## What to produce
Pictures stay out of the answer, but every line of the material must be restated exactly.

## Data for this exercise
......

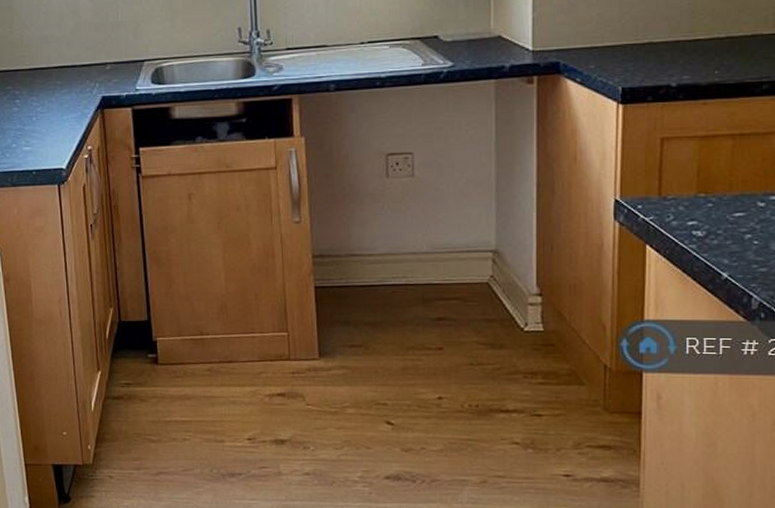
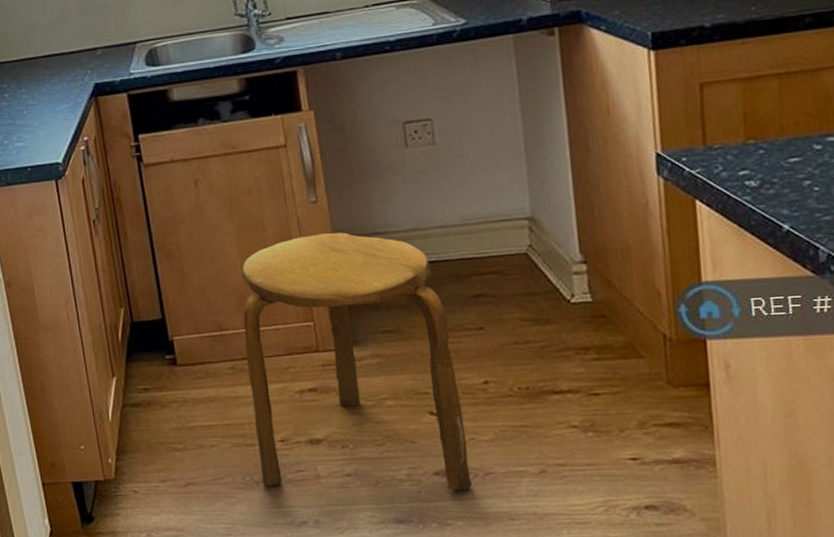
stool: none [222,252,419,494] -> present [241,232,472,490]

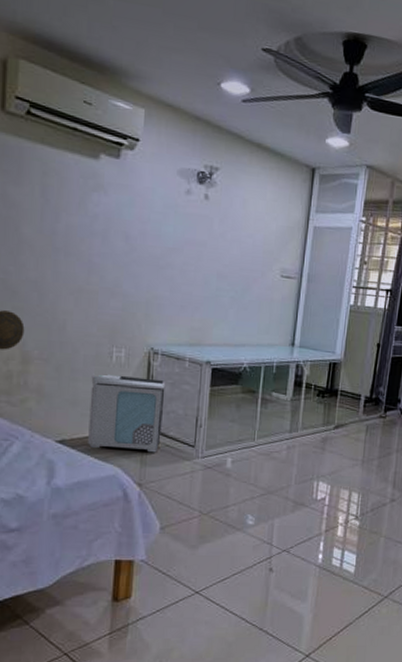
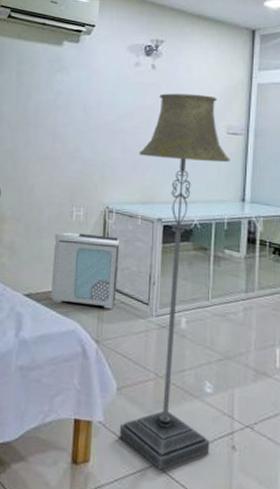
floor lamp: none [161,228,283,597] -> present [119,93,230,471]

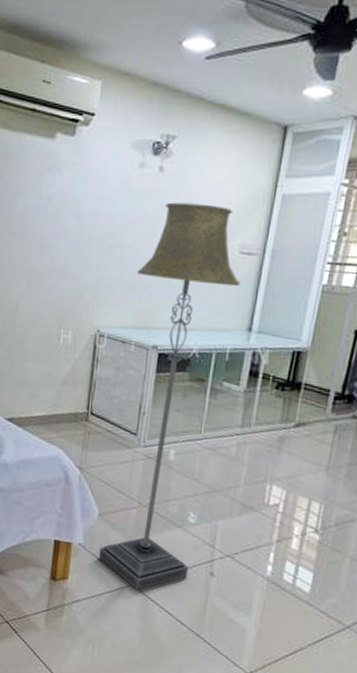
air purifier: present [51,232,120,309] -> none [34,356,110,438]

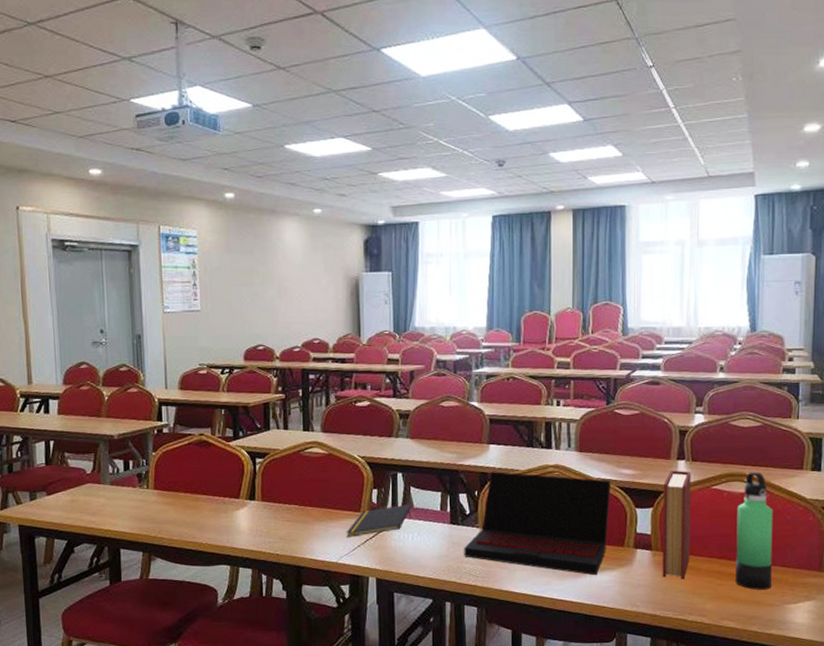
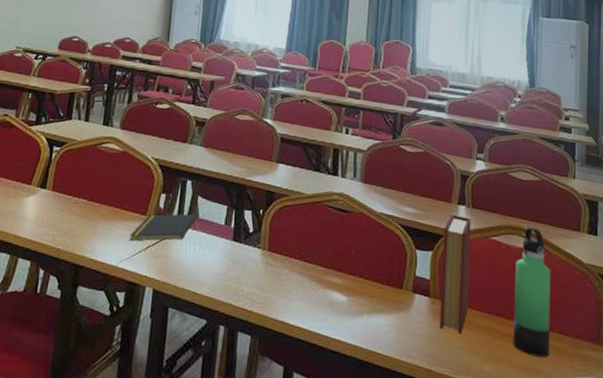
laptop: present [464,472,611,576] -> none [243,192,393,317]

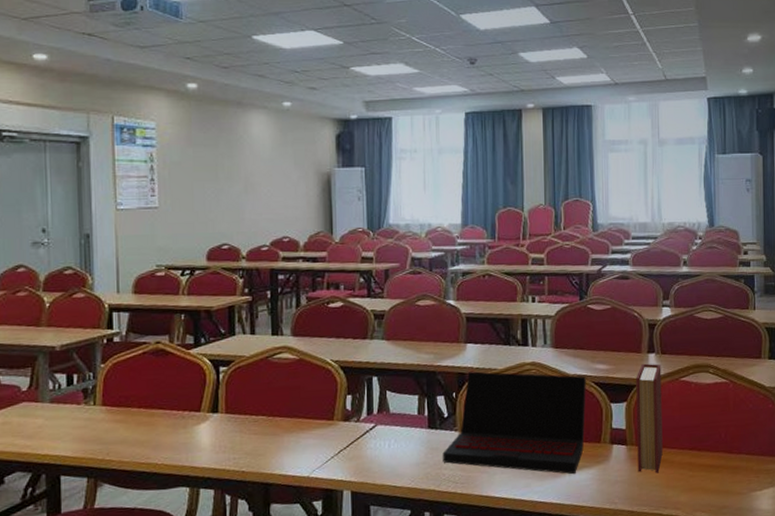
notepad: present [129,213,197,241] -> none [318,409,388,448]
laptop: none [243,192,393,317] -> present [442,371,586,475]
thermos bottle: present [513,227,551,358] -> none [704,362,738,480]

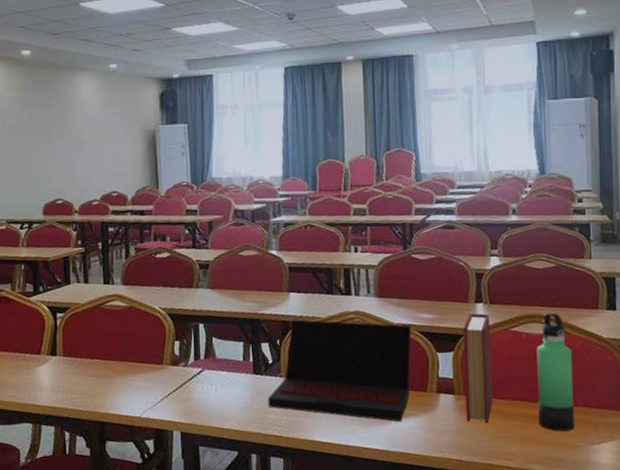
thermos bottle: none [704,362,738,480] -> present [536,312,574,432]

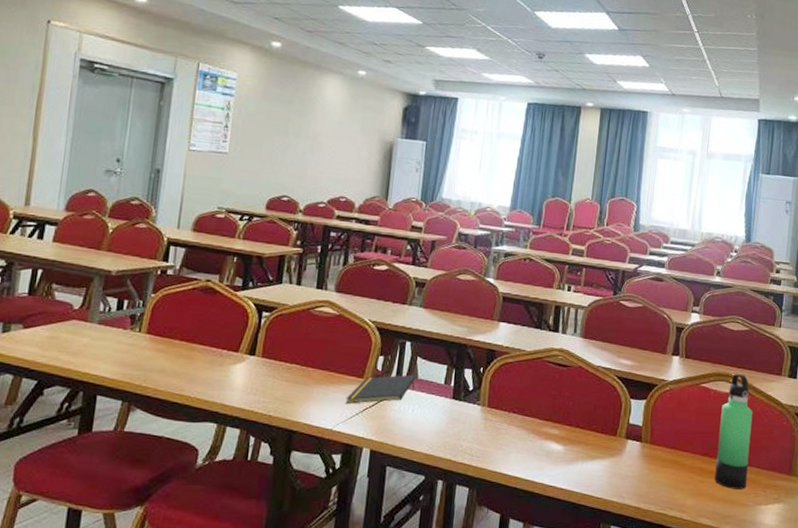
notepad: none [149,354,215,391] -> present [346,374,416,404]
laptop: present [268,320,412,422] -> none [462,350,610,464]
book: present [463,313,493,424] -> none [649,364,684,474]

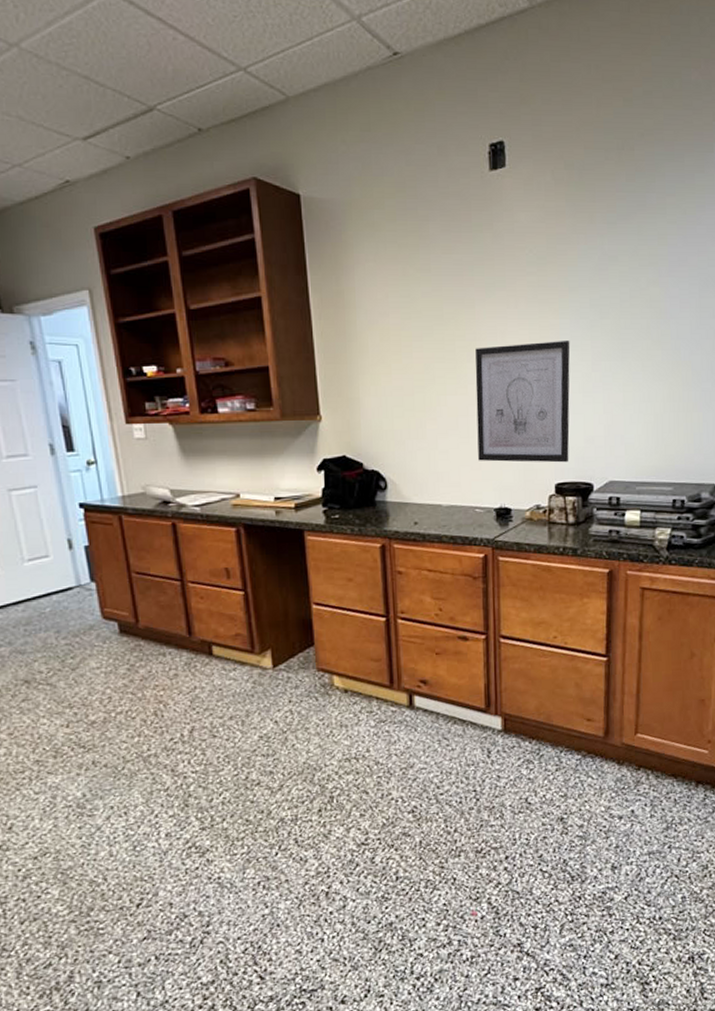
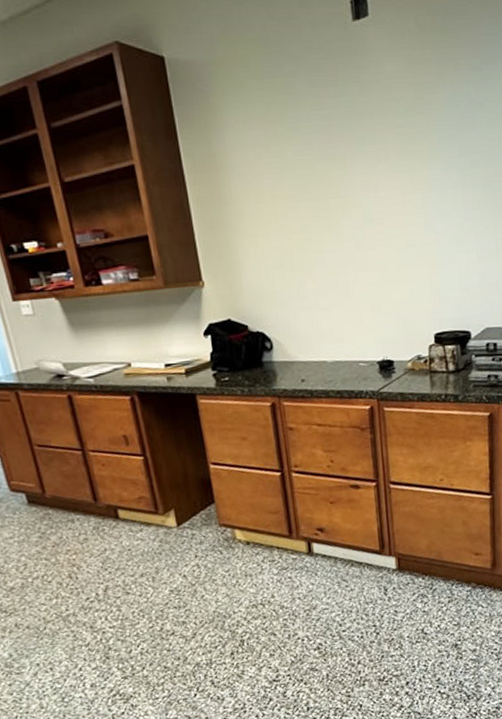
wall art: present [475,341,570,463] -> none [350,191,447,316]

......

## Output of the exercise
stool: none [222,252,419,494] -> present [241,232,472,490]

floor lamp: none [161,228,283,597] -> present [119,93,230,471]

air purifier: present [51,232,120,309] -> none [34,356,110,438]

laptop: present [464,472,611,576] -> none [243,192,393,317]

notepad: present [129,213,197,241] -> none [318,409,388,448]
laptop: none [243,192,393,317] -> present [442,371,586,475]
thermos bottle: present [513,227,551,358] -> none [704,362,738,480]

thermos bottle: none [704,362,738,480] -> present [536,312,574,432]

notepad: none [149,354,215,391] -> present [346,374,416,404]
laptop: present [268,320,412,422] -> none [462,350,610,464]
book: present [463,313,493,424] -> none [649,364,684,474]

wall art: present [475,341,570,463] -> none [350,191,447,316]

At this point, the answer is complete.